Exercise details
Please retype the data in full and exactly; the pictures are not part of the copy.

Entries supplied
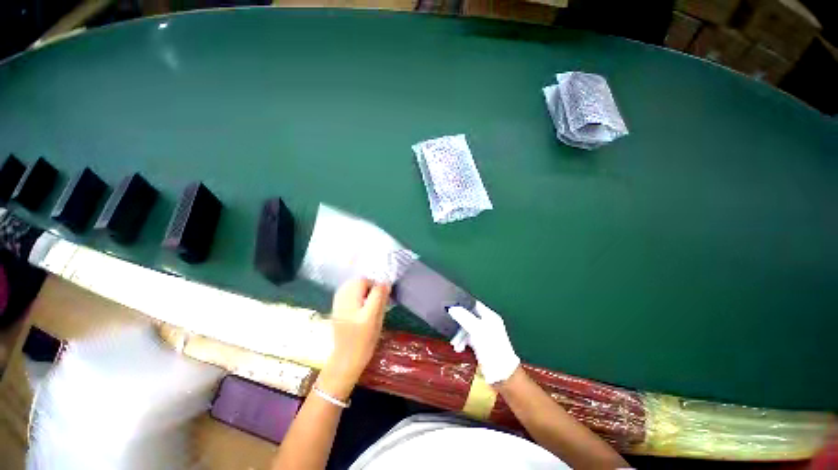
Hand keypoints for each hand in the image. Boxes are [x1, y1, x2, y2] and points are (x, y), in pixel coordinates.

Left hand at [319, 279, 390, 400]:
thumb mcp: (375, 316)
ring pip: (352, 287)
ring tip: (369, 303)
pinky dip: (356, 295)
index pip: (364, 280)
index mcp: (349, 297)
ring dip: (362, 290)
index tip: (382, 297)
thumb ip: (379, 296)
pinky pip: (348, 293)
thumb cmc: (363, 339)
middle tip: (376, 301)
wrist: (346, 359)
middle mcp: (341, 297)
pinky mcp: (337, 309)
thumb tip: (385, 282)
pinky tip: (361, 306)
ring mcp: (337, 303)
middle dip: (368, 287)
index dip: (375, 285)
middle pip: (357, 281)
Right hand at [447, 302, 519, 384]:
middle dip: (459, 323)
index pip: (474, 304)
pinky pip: (468, 338)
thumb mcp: (476, 330)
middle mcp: (487, 323)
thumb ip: (464, 317)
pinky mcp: (480, 344)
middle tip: (450, 327)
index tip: (450, 307)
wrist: (501, 373)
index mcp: (489, 316)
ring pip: (467, 328)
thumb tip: (451, 308)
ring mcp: (483, 334)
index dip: (463, 304)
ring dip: (459, 335)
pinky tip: (459, 348)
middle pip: (468, 317)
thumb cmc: (491, 347)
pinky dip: (462, 342)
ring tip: (454, 344)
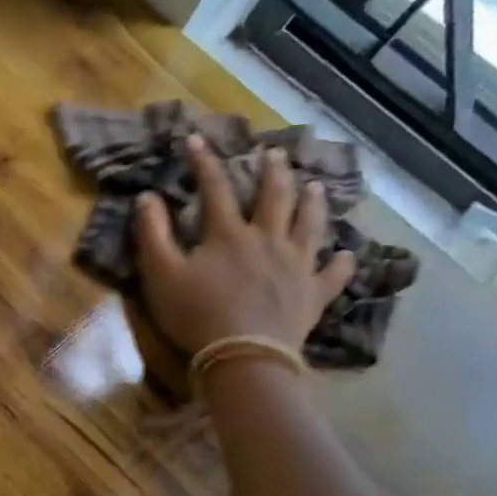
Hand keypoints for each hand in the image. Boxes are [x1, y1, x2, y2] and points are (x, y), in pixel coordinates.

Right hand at [134, 136, 354, 353]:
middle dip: (272, 173)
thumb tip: (147, 197)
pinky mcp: (313, 295)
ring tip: (316, 186)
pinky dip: (342, 264)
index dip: (204, 162)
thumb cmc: (197, 314)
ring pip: (309, 226)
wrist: (244, 356)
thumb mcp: (161, 274)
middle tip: (275, 154)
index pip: (215, 188)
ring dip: (312, 204)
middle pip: (274, 198)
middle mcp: (267, 240)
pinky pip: (333, 275)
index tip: (195, 139)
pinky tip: (349, 255)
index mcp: (228, 234)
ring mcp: (296, 267)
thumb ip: (153, 234)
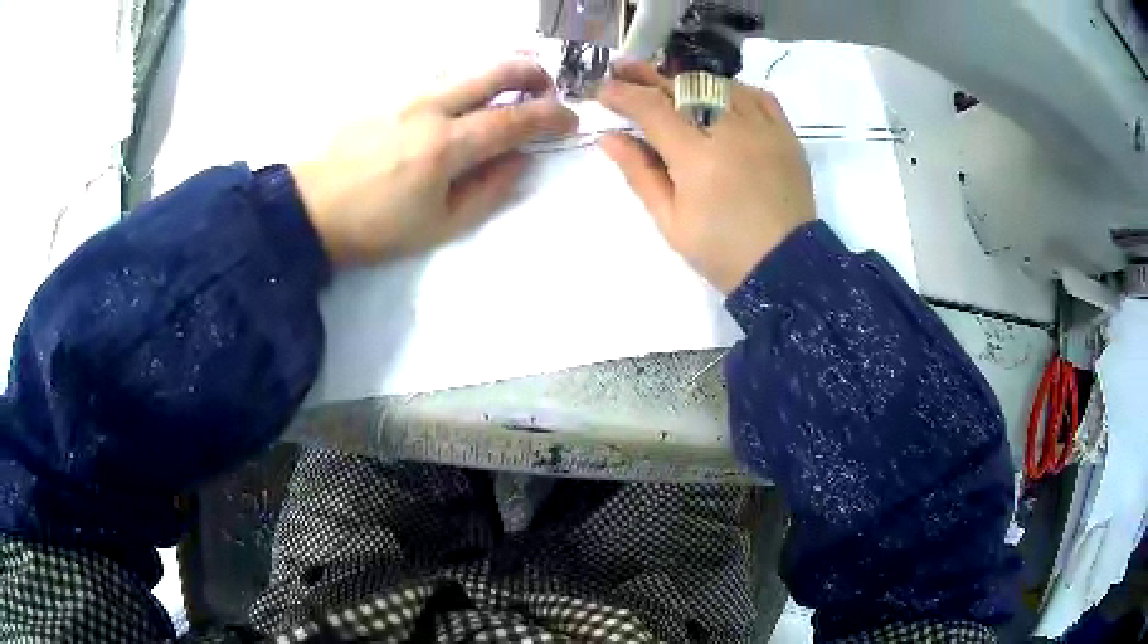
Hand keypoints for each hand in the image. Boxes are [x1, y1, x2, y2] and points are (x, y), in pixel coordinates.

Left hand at [292, 61, 577, 264]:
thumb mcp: (439, 226)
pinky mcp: (386, 91)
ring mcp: (405, 93)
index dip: (551, 117)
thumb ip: (488, 191)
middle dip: (532, 72)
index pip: (514, 120)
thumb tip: (520, 160)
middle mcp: (430, 107)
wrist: (309, 207)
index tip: (570, 119)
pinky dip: (465, 74)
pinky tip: (466, 88)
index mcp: (446, 146)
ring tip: (513, 82)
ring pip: (466, 63)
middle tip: (546, 87)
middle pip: (495, 70)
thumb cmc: (374, 226)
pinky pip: (437, 71)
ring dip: (499, 67)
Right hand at [597, 61, 814, 293]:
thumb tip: (609, 137)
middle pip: (683, 88)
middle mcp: (730, 131)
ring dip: (688, 81)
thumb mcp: (671, 221)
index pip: (652, 109)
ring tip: (668, 83)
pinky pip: (758, 95)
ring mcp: (763, 128)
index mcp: (696, 157)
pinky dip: (733, 89)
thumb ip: (640, 173)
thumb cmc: (722, 252)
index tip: (603, 90)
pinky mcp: (785, 134)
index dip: (623, 95)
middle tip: (623, 69)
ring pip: (719, 85)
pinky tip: (719, 95)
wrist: (786, 267)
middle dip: (648, 76)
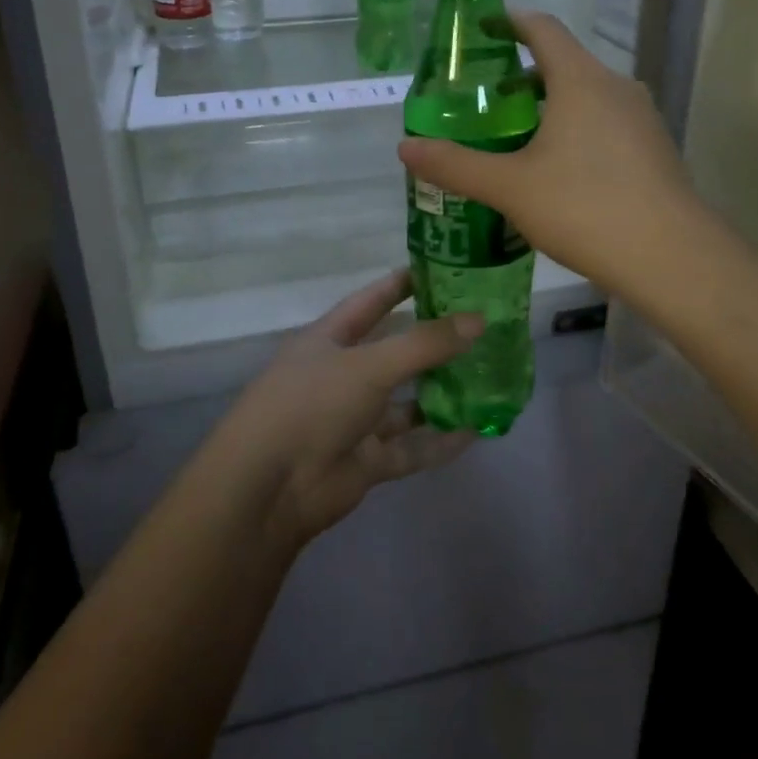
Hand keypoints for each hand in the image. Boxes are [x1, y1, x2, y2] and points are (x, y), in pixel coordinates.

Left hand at [217, 270, 480, 549]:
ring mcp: (354, 420)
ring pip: (406, 402)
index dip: (400, 285)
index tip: (440, 271)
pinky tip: (477, 431)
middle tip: (483, 328)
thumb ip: (424, 344)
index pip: (370, 302)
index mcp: (330, 340)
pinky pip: (411, 447)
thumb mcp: (369, 365)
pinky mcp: (366, 461)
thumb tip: (478, 319)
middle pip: (394, 352)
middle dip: (433, 343)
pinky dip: (440, 440)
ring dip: (442, 393)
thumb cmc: (312, 404)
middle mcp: (342, 375)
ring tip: (489, 379)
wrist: (268, 487)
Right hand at [397, 12, 703, 299]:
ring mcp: (642, 118)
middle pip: (564, 63)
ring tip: (515, 139)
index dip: (509, 21)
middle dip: (522, 76)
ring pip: (587, 97)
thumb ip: (455, 165)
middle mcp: (615, 87)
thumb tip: (405, 148)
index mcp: (580, 79)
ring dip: (550, 107)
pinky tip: (558, 172)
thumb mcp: (509, 187)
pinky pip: (606, 124)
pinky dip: (576, 131)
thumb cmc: (584, 207)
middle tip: (484, 102)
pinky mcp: (655, 149)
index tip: (481, 30)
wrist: (671, 257)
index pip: (542, 28)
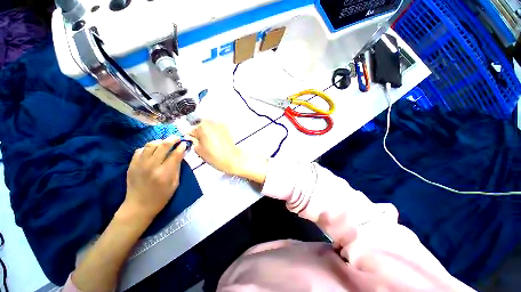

Response for this exercise
Hand keypoints for each hand in the image. Boxes are [x1, y1, x2, y2] and points are (x, y), in pixel coordinates.

Left hand at [319, 279, 390, 400]:
thumb mcp: (375, 316)
ring pip: (352, 287)
ring tip: (369, 303)
pinky dip: (356, 295)
index pip: (364, 280)
index mcp: (349, 297)
ring dip: (362, 290)
index tip: (382, 297)
thumb ip: (379, 296)
pinky pip: (348, 293)
thumb cmc: (363, 339)
middle tip: (376, 301)
wrist: (346, 359)
middle mcp: (341, 297)
pinky mcp: (337, 309)
thumb tip: (385, 282)
pinky tip: (361, 306)
ring mcp: (337, 303)
middle dip: (368, 287)
index dip: (375, 285)
middle pip: (357, 281)
Right hand at [447, 302, 519, 384]:
middle dip: (459, 323)
index pip: (474, 304)
pinky pip: (468, 338)
thumb mcp: (476, 330)
middle mcp: (487, 323)
thumb ip: (464, 317)
pinky mcp: (480, 344)
middle tip: (450, 327)
index tip: (450, 307)
wrist: (501, 373)
index mcp: (489, 316)
ring pip: (467, 328)
thumb tip: (451, 308)
ring mcp: (483, 334)
index dip: (463, 304)
ring dip: (459, 335)
pinky tip: (459, 348)
middle pip: (468, 317)
thumb cmc: (491, 347)
pinky dip: (462, 342)
ring tip: (454, 344)
Hand keypoints for each hand in the image. Boxes are [x1, y1, x2, y2] and points are (x, y), in pixel coordinates.

Right hand at [134, 136, 354, 353]:
middle dip: (272, 173)
thumb tip: (147, 197)
pinky mcp: (313, 295)
ring tip: (316, 186)
pinky dip: (342, 264)
index dip: (204, 162)
thumb cmc: (197, 314)
ring pip: (309, 226)
wrist: (244, 356)
thumb mcp: (161, 274)
middle tip: (275, 154)
index pip: (215, 188)
ring dip: (312, 204)
middle pip: (274, 198)
middle mcp: (267, 240)
pinky pip: (333, 275)
index tip: (195, 139)
pinky tip: (349, 255)
index mcp: (228, 234)
ring mcp: (296, 267)
thumb ip: (153, 234)
Hand keypoints for each hand in the image. Boxes are [x1, y1, x2, y2] and points are (x, y), in pixel coordinates.

Left hand at [292, 61, 577, 264]:
thumb mcp: (439, 226)
pinky mcp: (386, 91)
ring mcp: (405, 93)
index dip: (551, 117)
thumb ip: (488, 191)
middle dip: (532, 72)
index pip: (514, 120)
thumb tip: (520, 160)
middle mcp: (430, 107)
wrist: (309, 207)
index tip: (570, 119)
pinky dip: (465, 74)
pinky tip: (466, 88)
index mcp: (446, 146)
ring tip: (513, 82)
ring pip: (466, 63)
middle tip: (546, 87)
middle pip: (495, 70)
thumb cmc: (374, 226)
pinky pip: (437, 71)
ring dip: (499, 67)
Right hand at [597, 61, 814, 293]:
thumb tip: (609, 137)
middle pip: (683, 88)
middle mcp: (730, 131)
ring dip: (688, 81)
thumb mcp: (671, 221)
index pip: (652, 109)
ring tip: (668, 83)
pinky pip: (758, 95)
ring mcp: (763, 128)
index mcp: (696, 157)
pinky dip: (733, 89)
thumb ip: (640, 173)
thumb cmc: (722, 252)
index tip: (603, 90)
pinky mcp: (785, 134)
index dip: (623, 95)
middle tip: (623, 69)
ring pip: (719, 85)
pinky tip: (719, 95)
wrist: (786, 267)
middle dip: (648, 76)
Hand keypoints for each hand in the image. Boxes are [x1, y1, x2, y2] and points are (x, y), in pixel coordinates.

Left hand at [217, 270, 480, 549]:
ring mcp: (354, 420)
ring pip: (406, 402)
index dip: (400, 285)
index tip: (440, 271)
pinky tip: (477, 431)
middle tip: (483, 328)
thumb ip: (424, 344)
index pip: (370, 302)
index mcp: (330, 340)
pinky pip: (411, 447)
thumb mcp: (369, 365)
pinky mcp: (366, 461)
thumb tip: (478, 319)
middle pip: (394, 352)
middle dip: (433, 343)
pinky dip: (440, 440)
ring dip: (442, 393)
thumb cmc: (312, 404)
middle mcp: (342, 375)
ring tip: (489, 379)
wrist: (268, 487)
Right hand at [397, 12, 703, 299]:
ring mcp: (642, 118)
middle pip: (564, 63)
ring tip: (515, 139)
index dip: (509, 21)
middle dip: (522, 76)
ring pip: (587, 97)
thumb ip: (455, 165)
middle mcp: (615, 87)
thumb tip: (405, 148)
index mcp: (580, 79)
ring dip: (550, 107)
pinky tip: (558, 172)
thumb mcp: (509, 187)
pinky pip: (606, 124)
pinky dip: (576, 131)
thumb cmc: (584, 207)
middle tip: (484, 102)
pinky mcp: (655, 149)
index tip: (481, 30)
wrist: (671, 257)
index pip: (542, 28)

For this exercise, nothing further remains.